Glass of MICA's Brown Center is shattered by seven bullets

The Maryland Institute College of Art's new $20 million Brown Center has been marred by gunfire that shattered seven of the large panes of its glass facade.

A spray of bullets was fired at the building late Friday in an incident that college President Fred Lazarus IV called "an act of extreme vandalism."


The building at 1301 Mount Royal Ave., adjoining Baltimore's Bolton Hill neighborhood, was unoccupied at the time, and no one was hurt. Although the shots were heard by police and campus security officers, there was no witness, police and college officials said.

The glass building, which opened in October, stands across Mount Royal from the college's main administration building, and its bullet holes may seem an ominous symbol to students arriving for fall classes.


"It doesn't send a very good message about Baltimore," Lazarus said. "It doesn't send a very good message about what people do in society today.

"I think we're all outraged," Lazarus added. "Because it's covered by insurance, it's not the financial cost that's outrageous. It's the fact that you have something wonderful and people find amusement in doing something like this."

"I'm more than outraged. I'm depressed by it," said Nancy Haragan, executive director of the Greater Baltimore Cultural Alliance. "If this is someone's idea of a target somehow, it's not the future I envision for this city."

"It's horrible," said Merry Roszel Rogers, a Bolton Hill resident who lives one block from the Brown Center. "And yet you couldn't help but wonder when something like this would happen. All of that glass is too tempting in a way."

Rogers said she would have expected people to throw bricks or rocks, not shoot bullets.

Bullets are "gangland stuff," she said. "To have that in your neighborhood is horrifying."

Symbol of growth

Named for Baltimore investment adviser Eddie Brown and his family, who contributed $6 million toward the project, the Brown Center is the first building constructed from scratch on the Maryland Institute's campus in nearly 100 years and a symbol of its growth.


The building was designed by Ziger/Snead and Charles Brickbauer of Baltimore as the home for the college's digital arts program and has received widespread acclaim, including a glowing article in Architectural Record magazine that described it as "quite simply the finest modern building erected in Baltimore or Washington since I.M. Pei's East Building of the National Gallery of Art" opened in 1978. Baltimore magazine just named it Baltimore's best new building for 2004.
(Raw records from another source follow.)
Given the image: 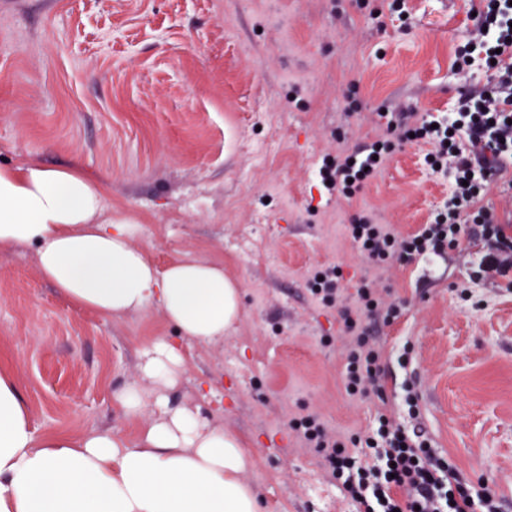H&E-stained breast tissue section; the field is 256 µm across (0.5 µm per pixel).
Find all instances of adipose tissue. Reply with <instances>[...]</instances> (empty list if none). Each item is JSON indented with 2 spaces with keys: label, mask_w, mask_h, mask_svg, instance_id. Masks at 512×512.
<instances>
[{
  "label": "adipose tissue",
  "mask_w": 512,
  "mask_h": 512,
  "mask_svg": "<svg viewBox=\"0 0 512 512\" xmlns=\"http://www.w3.org/2000/svg\"><path fill=\"white\" fill-rule=\"evenodd\" d=\"M105 194L76 168L0 165V254L34 245L41 276L77 308L116 317L156 305L179 338L144 347L139 384L118 397L151 414L132 441L109 429L38 433L14 375L0 371V512H259L243 441L168 397L184 374L182 342L221 344L239 321L241 284L209 261L158 271L132 242L136 225L104 218Z\"/></svg>",
  "instance_id": "obj_1"
}]
</instances>
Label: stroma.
I'll list each match as a JSON object with an SVG mask.
<instances>
[{"label": "stroma", "instance_id": "stroma-1", "mask_svg": "<svg viewBox=\"0 0 512 512\" xmlns=\"http://www.w3.org/2000/svg\"><path fill=\"white\" fill-rule=\"evenodd\" d=\"M477 4L406 0L404 29L356 0H0V164L108 178L106 214L136 225L158 268L208 260L240 281L239 322L223 344L185 343L170 399L241 437L261 512H354L288 430L308 409L351 435L374 410L346 393L343 324L307 280L335 264L355 294L367 263L353 217L372 211L411 235L450 193L421 142L348 201L325 192L315 164L337 136L381 135L380 109L448 114ZM483 254L466 237L447 260L394 266L403 306L378 336L390 353L411 344L438 452L512 512V278H477ZM175 335L155 308L104 319L72 306L34 246L0 255V369L37 429L135 438L146 418L115 396L137 380L139 351Z\"/></svg>", "mask_w": 512, "mask_h": 512}]
</instances>
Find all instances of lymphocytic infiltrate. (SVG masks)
Returning <instances> with one entry per match:
<instances>
[{
	"label": "lymphocytic infiltrate",
	"mask_w": 512,
	"mask_h": 512,
	"mask_svg": "<svg viewBox=\"0 0 512 512\" xmlns=\"http://www.w3.org/2000/svg\"><path fill=\"white\" fill-rule=\"evenodd\" d=\"M474 21L456 48L455 65L461 72L475 66L491 71L485 89L462 94L449 117L436 124L414 112H385L378 120L382 135L360 149L338 145L319 168L328 193L350 198L396 148L415 138L430 146L432 170L452 177L447 210L415 235L401 236L368 215L355 217L351 238L369 262L355 298L344 295L338 267L314 277V294L343 321L345 389L373 400L374 416L348 439L313 414L289 426L303 447L315 449L356 512H500L496 494L473 497L454 459L441 455L421 428L422 397L414 382L405 381L400 403L389 400L385 366L392 358L374 334L378 323H391L399 313L381 284L383 273L418 256L444 257L467 228H475L488 247L485 273L512 271V237L482 204L490 184L512 166V0H480Z\"/></svg>",
	"instance_id": "f902f5d3"
}]
</instances>
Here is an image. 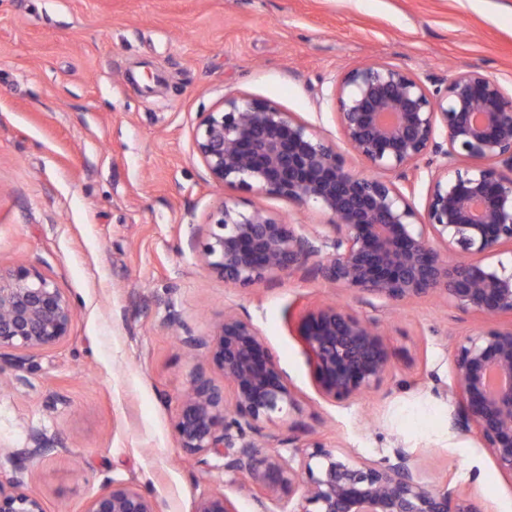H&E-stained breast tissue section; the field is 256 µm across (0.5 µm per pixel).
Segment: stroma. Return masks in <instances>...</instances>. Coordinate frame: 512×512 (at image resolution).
<instances>
[{"label":"stroma","mask_w":512,"mask_h":512,"mask_svg":"<svg viewBox=\"0 0 512 512\" xmlns=\"http://www.w3.org/2000/svg\"><path fill=\"white\" fill-rule=\"evenodd\" d=\"M382 62L444 86L476 69L512 94V0H0V269L19 265L69 298L70 336L17 368L0 354V478L18 477L46 512H85L113 480L135 481L161 512L223 491L254 512L230 475L186 457L180 396L225 312L249 318L294 387L299 413L264 428L267 453L318 438L357 460L402 448L425 480L512 512V475L476 432L452 428L455 343L485 324L433 296L390 306L314 276L239 287L188 244L222 199L293 224L330 218L275 195L209 182L193 151L199 113L245 95L277 103L336 146L331 102L349 70ZM336 303L375 319L395 356L384 382L334 403L315 386L293 316ZM181 326H173L171 315ZM64 437L36 462L31 430Z\"/></svg>","instance_id":"35a3bbf8"}]
</instances>
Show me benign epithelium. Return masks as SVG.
Returning <instances> with one entry per match:
<instances>
[{
    "instance_id": "obj_1",
    "label": "benign epithelium",
    "mask_w": 512,
    "mask_h": 512,
    "mask_svg": "<svg viewBox=\"0 0 512 512\" xmlns=\"http://www.w3.org/2000/svg\"><path fill=\"white\" fill-rule=\"evenodd\" d=\"M334 105L346 144L370 174L350 172L333 144L271 101L224 99L202 112L193 148L217 187L257 189L290 202L313 203L332 217L328 233L303 228L255 207L223 200L205 233L189 244L224 281L250 286L313 274L398 304L437 294L454 307L487 318L512 316V269L481 262L449 263L442 251L494 255L512 245V96L477 70L430 91L405 70L372 63L335 85ZM444 130L437 140V128ZM431 171L424 215L390 175ZM69 299L41 273L18 266L0 272V353L23 361L67 340ZM184 328L181 344L205 349L233 391L198 371L178 403L173 429L197 463L220 467L247 490L259 512H482L473 500L424 480L402 448L380 461H354L314 438L291 454H267L256 437L264 425L300 409L296 392L257 327L226 313L207 341ZM296 332L320 395L347 402L377 387L392 357L376 320L336 304L305 311ZM456 377L448 390L452 425L475 429L501 470L512 475V325L479 330L453 350ZM64 448L42 430L15 452L33 462ZM299 499H294L295 494ZM0 512H46L22 480L0 479ZM85 512H160L133 481H112ZM192 512H237L224 492L200 495Z\"/></svg>"
}]
</instances>
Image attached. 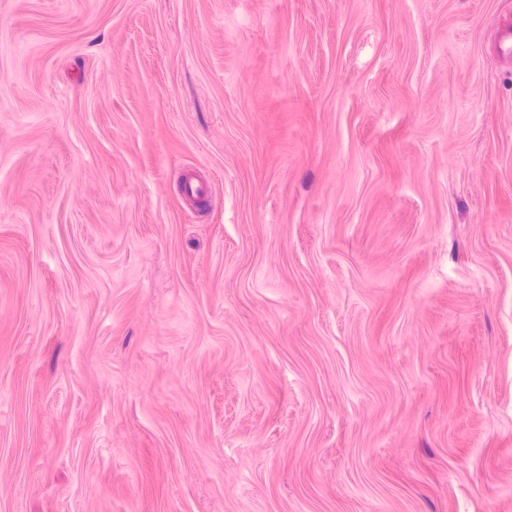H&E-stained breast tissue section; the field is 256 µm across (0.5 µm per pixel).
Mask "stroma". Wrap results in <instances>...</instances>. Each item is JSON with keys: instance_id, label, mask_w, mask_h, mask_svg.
Here are the masks:
<instances>
[{"instance_id": "stroma-1", "label": "stroma", "mask_w": 512, "mask_h": 512, "mask_svg": "<svg viewBox=\"0 0 512 512\" xmlns=\"http://www.w3.org/2000/svg\"><path fill=\"white\" fill-rule=\"evenodd\" d=\"M509 31L0 0V512H512Z\"/></svg>"}]
</instances>
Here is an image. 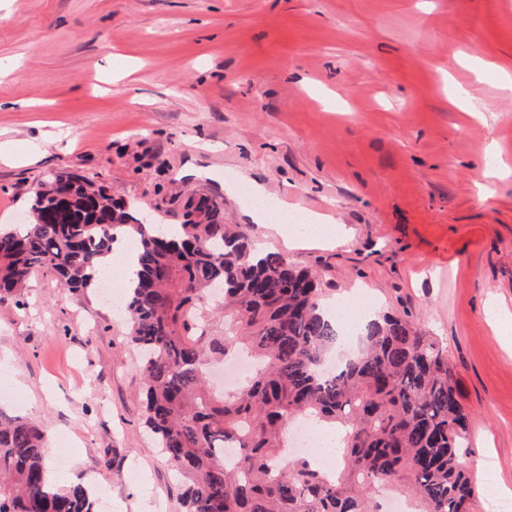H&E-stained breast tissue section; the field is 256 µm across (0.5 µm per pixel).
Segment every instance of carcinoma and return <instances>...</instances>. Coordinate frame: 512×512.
I'll return each instance as SVG.
<instances>
[{
	"label": "carcinoma",
	"instance_id": "1",
	"mask_svg": "<svg viewBox=\"0 0 512 512\" xmlns=\"http://www.w3.org/2000/svg\"><path fill=\"white\" fill-rule=\"evenodd\" d=\"M32 221L0 229V292L25 287L36 267L72 290L100 282L117 235L126 258L129 337L143 354L146 424L188 483L185 512H386L373 497L401 490L414 512H473L472 414L447 349L407 321H368L358 352L322 369L338 323L317 278L278 252L259 250L205 195L162 235L105 188L60 172L36 191ZM224 288V327L203 304ZM243 343L257 367L219 391L207 372ZM296 417L339 427L342 468L327 475L282 441ZM239 448L228 463L217 453ZM48 448L36 426L0 411V512H98L82 484L46 479Z\"/></svg>",
	"mask_w": 512,
	"mask_h": 512
}]
</instances>
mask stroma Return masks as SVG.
<instances>
[{
    "mask_svg": "<svg viewBox=\"0 0 512 512\" xmlns=\"http://www.w3.org/2000/svg\"><path fill=\"white\" fill-rule=\"evenodd\" d=\"M512 0H0V225L66 170L168 224L192 193L437 338L474 416L475 512L512 498ZM342 228L296 249L252 221L253 183ZM498 301L505 317L485 313ZM125 313L35 271L0 297V409L69 442L63 485L121 512H184L144 426Z\"/></svg>",
    "mask_w": 512,
    "mask_h": 512,
    "instance_id": "1",
    "label": "stroma"
}]
</instances>
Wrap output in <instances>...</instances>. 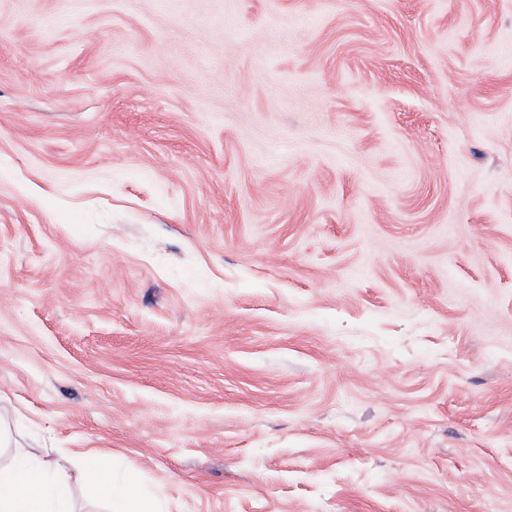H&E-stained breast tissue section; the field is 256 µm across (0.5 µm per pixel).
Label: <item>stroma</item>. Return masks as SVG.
I'll use <instances>...</instances> for the list:
<instances>
[{
  "label": "stroma",
  "instance_id": "stroma-1",
  "mask_svg": "<svg viewBox=\"0 0 512 512\" xmlns=\"http://www.w3.org/2000/svg\"><path fill=\"white\" fill-rule=\"evenodd\" d=\"M0 394L160 512H512V0H0Z\"/></svg>",
  "mask_w": 512,
  "mask_h": 512
}]
</instances>
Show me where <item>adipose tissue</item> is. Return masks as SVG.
I'll return each mask as SVG.
<instances>
[{
	"mask_svg": "<svg viewBox=\"0 0 512 512\" xmlns=\"http://www.w3.org/2000/svg\"><path fill=\"white\" fill-rule=\"evenodd\" d=\"M73 481L92 498L111 496L115 490L111 473L97 463L92 453L85 455L72 477L48 461L12 458L6 468L0 469V512H72L69 484Z\"/></svg>",
	"mask_w": 512,
	"mask_h": 512,
	"instance_id": "1",
	"label": "adipose tissue"
}]
</instances>
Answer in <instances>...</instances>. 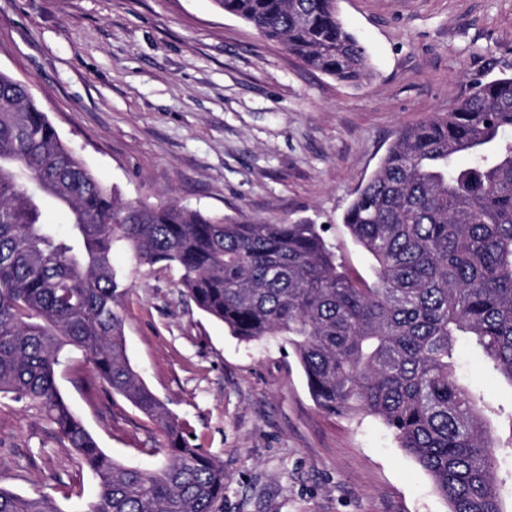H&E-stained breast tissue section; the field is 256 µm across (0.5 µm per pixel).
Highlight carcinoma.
<instances>
[{
  "label": "carcinoma",
  "instance_id": "cac0c4a2",
  "mask_svg": "<svg viewBox=\"0 0 512 512\" xmlns=\"http://www.w3.org/2000/svg\"><path fill=\"white\" fill-rule=\"evenodd\" d=\"M307 67L347 84L371 75L336 0H214ZM512 76L477 82L449 112L396 134L343 223L374 260L350 276L324 228L204 216L174 203L123 202L61 140L24 85L0 71V394L40 409L90 468L87 512H219L224 462L192 447L124 347L130 285L112 269L177 268L183 295L246 342L281 336L322 411L373 416L432 478L449 512H505L498 448L459 381L471 336L512 382ZM51 201L67 231L42 220ZM66 347L161 428L167 458L115 460L56 385ZM0 512H61L45 493L0 488Z\"/></svg>",
  "mask_w": 512,
  "mask_h": 512
}]
</instances>
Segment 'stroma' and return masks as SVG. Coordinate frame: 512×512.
<instances>
[{"label":"stroma","mask_w":512,"mask_h":512,"mask_svg":"<svg viewBox=\"0 0 512 512\" xmlns=\"http://www.w3.org/2000/svg\"><path fill=\"white\" fill-rule=\"evenodd\" d=\"M374 74L347 85L305 66L213 0H0V70L24 82L62 141L122 200L205 215L325 226L347 267L369 256L343 226L356 190L400 129L512 76V0H337ZM127 356L224 462L223 512H449L431 477L372 417L322 412L287 344L246 343L182 295L178 270L115 245ZM458 374L500 444L512 512V383L469 340ZM56 383L114 459H165L159 427L104 389L83 352ZM0 488L85 512L97 485L40 410L0 397Z\"/></svg>","instance_id":"obj_1"}]
</instances>
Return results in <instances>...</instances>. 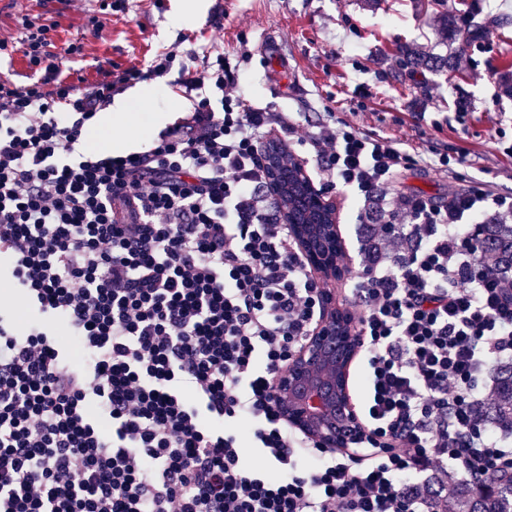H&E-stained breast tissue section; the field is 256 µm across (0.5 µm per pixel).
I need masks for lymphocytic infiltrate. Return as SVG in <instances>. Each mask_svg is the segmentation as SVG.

The Brown Center has also been controversial because its boldly angular geometry and all-glass skin set it apart from every other building nearby.

Lazarus said the shots were fired about 11 p.m. College security guards and city police officers heard the shots and immediately went to the building. Investigators do not know whether the shots were fired by someone on foot or in a car, or whether there was more than one shooter.

City police Maj. John Skinner, commander of the Central District, said that there have been no arrests and that the incident remains under investigation.

The glass consists of three layers of laminated panes. Each of the bullets shattered the outer layer of one pane but did not penetrate the building. Because they are made of safety glass, the 5-foot-by-7 1/2 -foot panes can remain in place until new ones are installed in about 12 weeks.

Bullet holes were visible yesterday in a row along the second level of the building's Mount Royal Avenue facade. They were to be covered with vinyl patches today, but the shattered glass will remain visible until the panes are removed.


The estimated cost of repairs is $24,610.

'Hurt us all'

The incident was disheartening to Bolton Hill resident Neil Kahn and his wife, Jennifer Berk.

"We just love that building and think it's an incredible addition to the neighborhood," Kahn said.

"Random events like that hurt us all," he added. "Quality-of-life crimes don't individually seem that major, but they can add up to affect the psyche of an entire community."

But MICA spokeswoman Kim Carlin said she wouldn't be surprised if students find a way to make something positive out of it. "Around here, everything ... is subject matter for art," she said.